Suatu perkawinan tidak dipandang sah,
kecualinada wali sebagaimana dinyatakan dalam hadist berikut:
لَا نِـكَاحَ إِلَّا بِـوَ لِــيٍّ
‘’Tidak sah nikah, kecuali dengan wali’’ (HR. Lima orang Ahli Hadist).[3]

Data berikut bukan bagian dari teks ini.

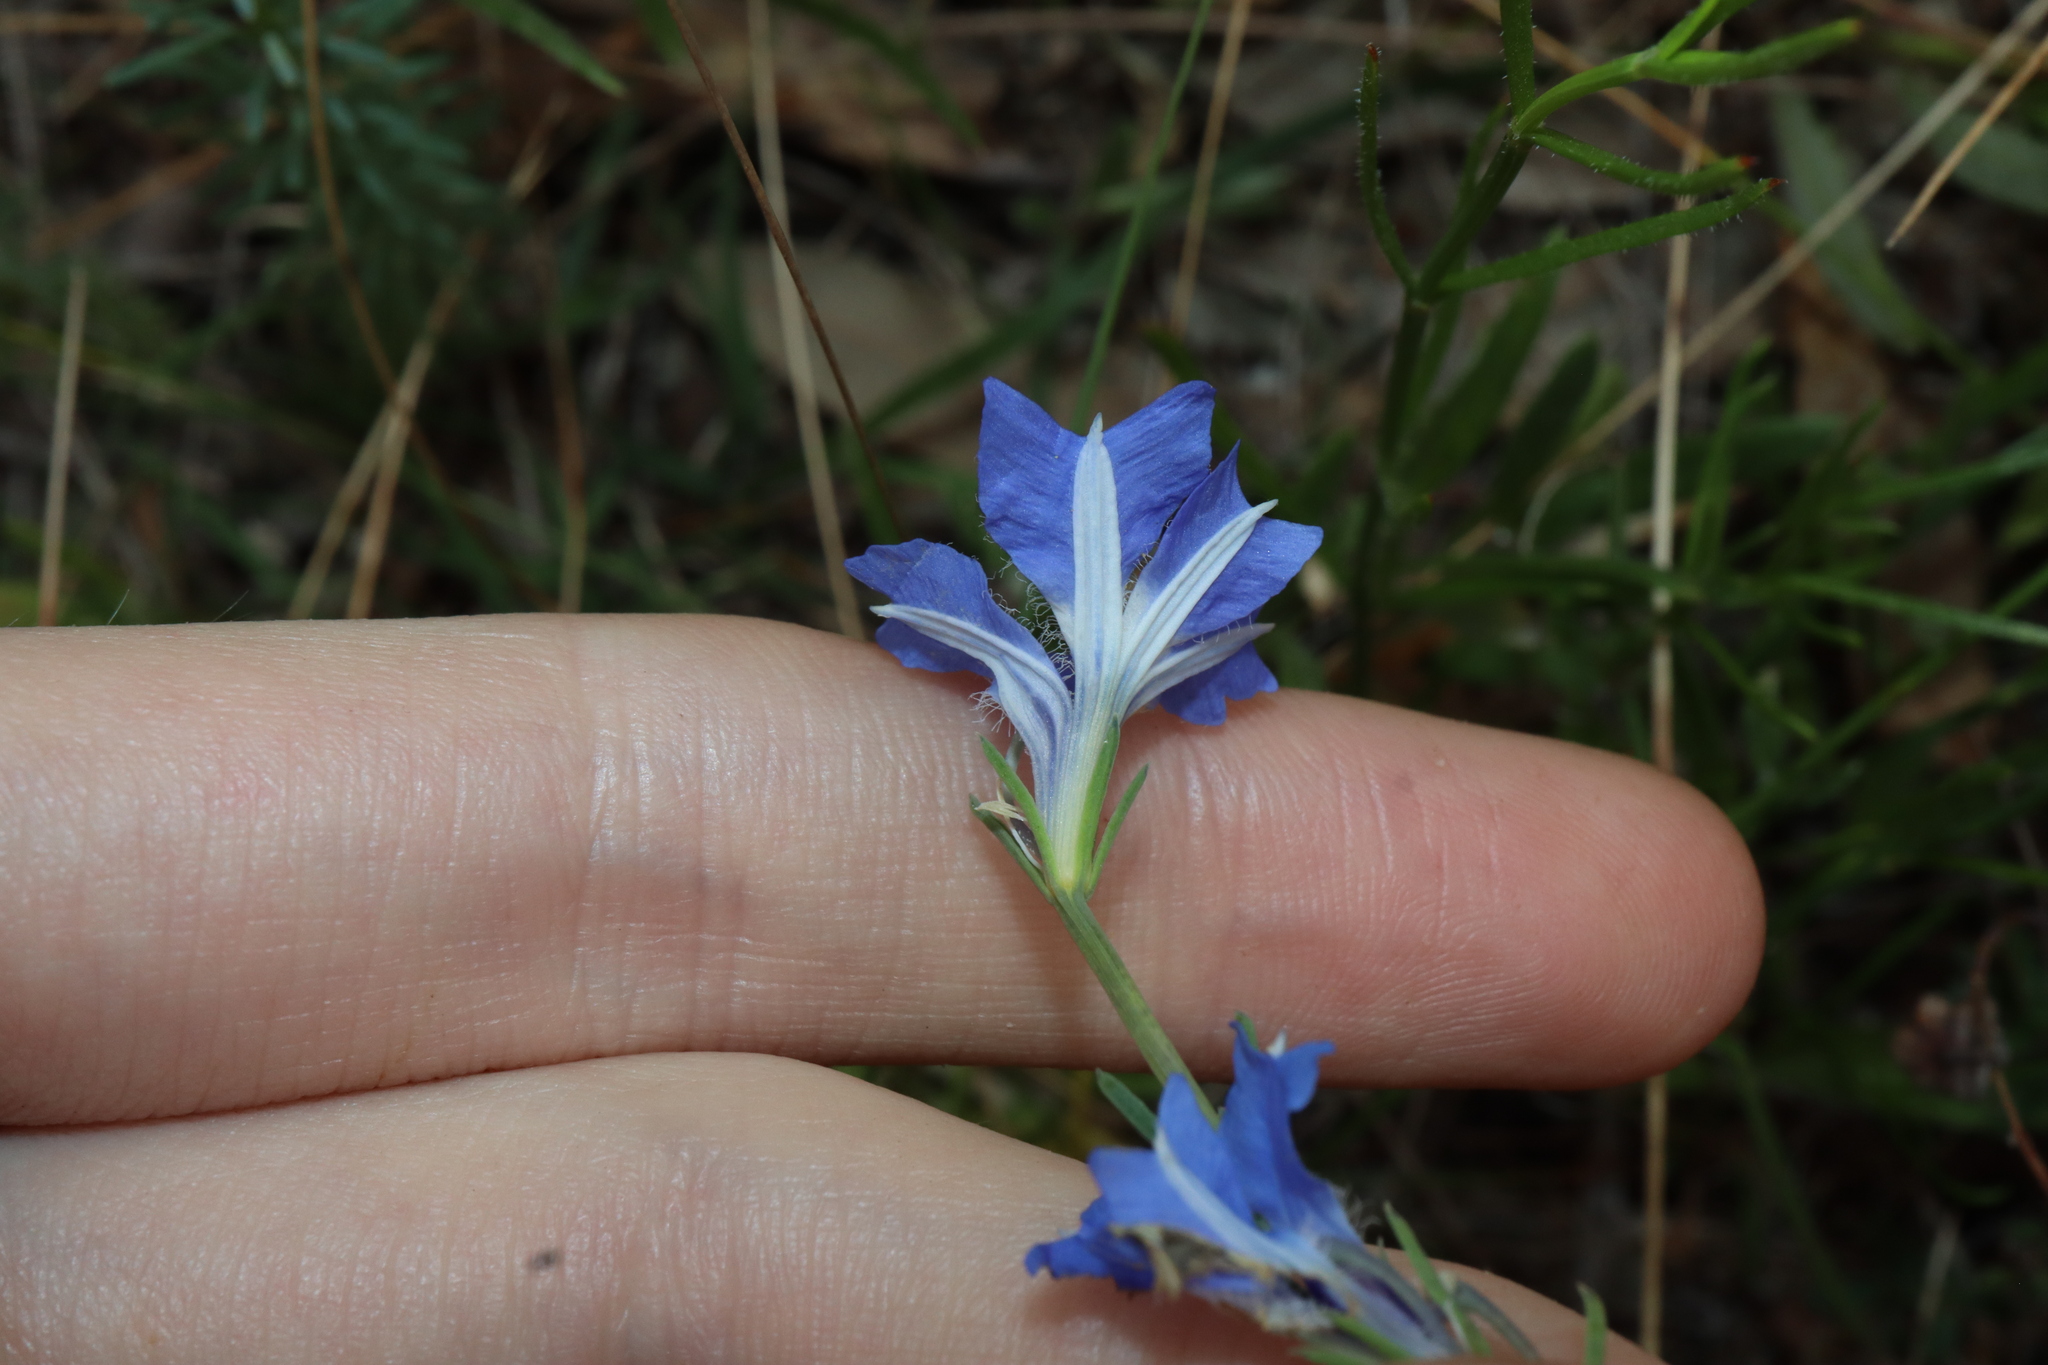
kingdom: Plantae
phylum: Tracheophyta
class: Magnoliopsida
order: Asterales
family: Goodeniaceae
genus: Lechenaultia
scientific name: Lechenaultia biloba
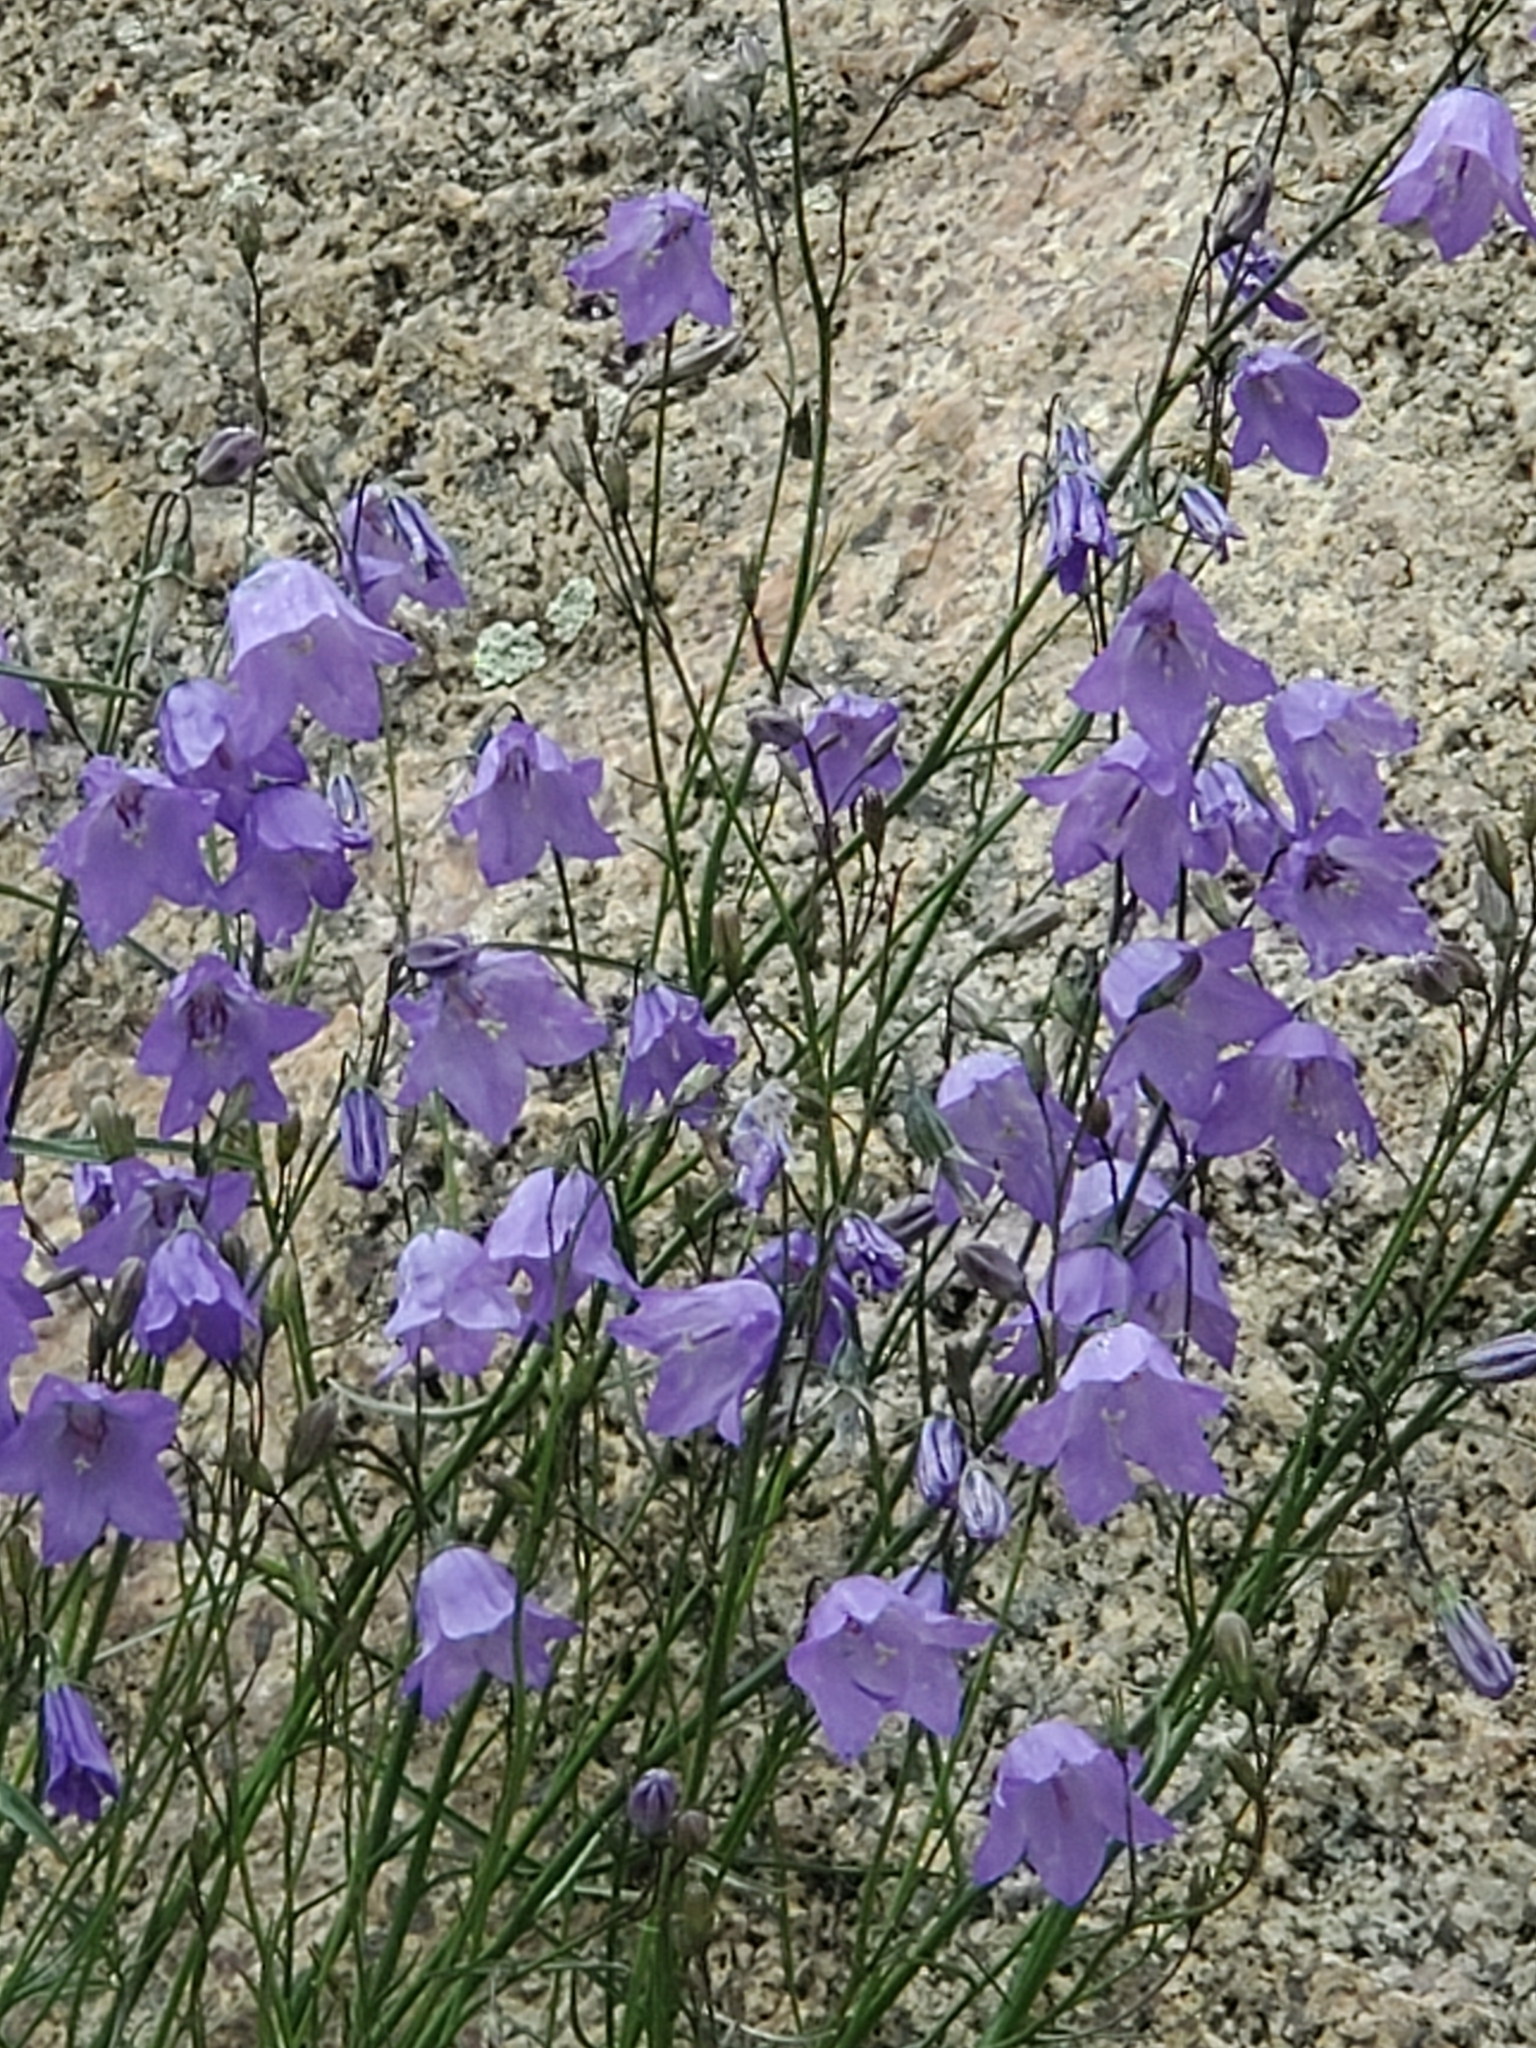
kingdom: Plantae
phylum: Tracheophyta
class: Magnoliopsida
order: Asterales
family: Campanulaceae
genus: Campanula
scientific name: Campanula petiolata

Seorang wanita boleh mengawinkan dirinya bila
telah mendapat izin dari walinya, karena si wanita tidak mempunyai wewenang
untuk itu. Apabila telah mendapat izin dari wali, namun oleh beberapa sebab
(tempat tinggal jauh, dalam tahanan dan sebagainya). Wali itu tidak secara langsung
dapat menikahkannya, hakimlah (penghulu) yang menjadi walinya.
2.
Hanafiyah
Abu Hanifah, Zufar, Sya’by dan Zuhry
berpendapat, bahwa seorang wanita boleh menikahkan dirinya tanpa ada wali, asal
saja calon suami-istri itu kufu. Abu Yusuf malahan mengatakan bahwa wanita yang
baligh lagi berakal boleh menikahkan dirinya dan anak perempuannya yang masih
belum dewasa dan dapat pula sebagai wakil dari orang lain. Tetapi sekiranya
wanita itu ingin kawin dengan seorang laki-laki yang tidak kufu, maka wali
dapat menghalanginya.[4]
Sebagai landasan yang dikemukakan oleh
golongan Hanafiyah adalah firman Allah:
فَـٕانْ
طَـلَّقـهَـا فَـلَا تَحِـــلُّ لَـــهُ مِنْ بَعْـــدُ حَـتَّى تَنْــكِــحَ
زَوْجَـاً غَـيْـرَہُ،...(البقرة:٢٣٠)
Kemudian
jika suami mentalaknya ( sesudah talak yang kedua), maka perempuan itu tidak
halal lagi baginya, sehingga dia kawin dengan suaminya yang lain…(al-Baqarah:230).[5]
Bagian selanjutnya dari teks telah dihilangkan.